The remainder of this thesis focuses on posterior computation by Markov chain Monte Carlo. The Markov Chain Monte Carlo method is the dominant paradigm for posterior computation in Bayesian analysis. It has long been common to control computation time by making approximations to the Markov transition kernel. Comparatively little attention has been paid to convergence and estimation error in these approximating Markov Chains. In Chapter 6, we propose a framework for assessing when to use approximations in MCMC algorithms, and how much error in the transition kernel should be tolerated to obtain optimal estimation performance with respect to a specified loss function and computational budget. The results require only ergodicity of the exact kernel and control of the kernel approximation accuracy. The theoretical framework is applied to approximations based on random subsets of data, low-rank approximations of Gaussian processes, and a novel approximating Markov chain for discrete mixture models.

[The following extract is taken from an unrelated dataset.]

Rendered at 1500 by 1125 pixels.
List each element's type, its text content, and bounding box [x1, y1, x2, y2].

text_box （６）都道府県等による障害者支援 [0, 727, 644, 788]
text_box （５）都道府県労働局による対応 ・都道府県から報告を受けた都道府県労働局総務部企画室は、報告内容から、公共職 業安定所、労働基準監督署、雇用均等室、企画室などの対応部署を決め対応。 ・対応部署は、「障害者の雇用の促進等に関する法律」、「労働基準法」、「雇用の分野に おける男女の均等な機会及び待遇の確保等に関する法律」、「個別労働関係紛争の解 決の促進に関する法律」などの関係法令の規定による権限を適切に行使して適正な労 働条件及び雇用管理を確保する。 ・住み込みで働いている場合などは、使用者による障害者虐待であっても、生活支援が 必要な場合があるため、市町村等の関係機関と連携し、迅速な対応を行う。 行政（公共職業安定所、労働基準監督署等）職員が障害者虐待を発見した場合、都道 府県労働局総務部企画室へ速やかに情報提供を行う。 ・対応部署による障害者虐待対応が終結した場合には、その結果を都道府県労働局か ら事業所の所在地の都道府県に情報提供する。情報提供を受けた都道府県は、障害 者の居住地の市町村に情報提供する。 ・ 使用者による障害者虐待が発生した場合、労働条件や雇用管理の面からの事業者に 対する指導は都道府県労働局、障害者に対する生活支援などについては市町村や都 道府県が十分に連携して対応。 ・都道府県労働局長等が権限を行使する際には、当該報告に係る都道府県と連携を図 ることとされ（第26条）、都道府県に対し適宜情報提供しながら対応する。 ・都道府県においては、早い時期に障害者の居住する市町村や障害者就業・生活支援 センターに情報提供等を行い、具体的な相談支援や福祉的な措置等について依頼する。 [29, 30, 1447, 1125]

Data augmentation Gibbs samplers are arguably the most popular class of algorithm for approximately sampling from the posterior distribution for the parameters of generalized linear models. The truncated Normal and Polya-Gamma data augmentation samplers are standard examples for probit and logit links, respectively. Motivated by an important problem in quantitative advertising, in Chapter 7 we consider the application of these algorithms to modeling rare events. We show that when the sample size is large but the observed number of successes is small, these data augmentation samplers mix very slowly, with a spectral gap that converges to zero at a rate at least proportional to the reciprocal of the square root of the sample size up to a log factor. In simulation studies, moderate sample sizes result in high autocorrelations and small effective sample sizes. Similar empirical results are observed for related data augmentation samplers for multinomial logit and probit models. When applied to a real quantitative advertising dataset, the data augmentation samplers mix very poorly. Conversely, Hamiltonian Monte Carlo and a type of independence chain Metropolis algorithm show good mixing on the same dataset.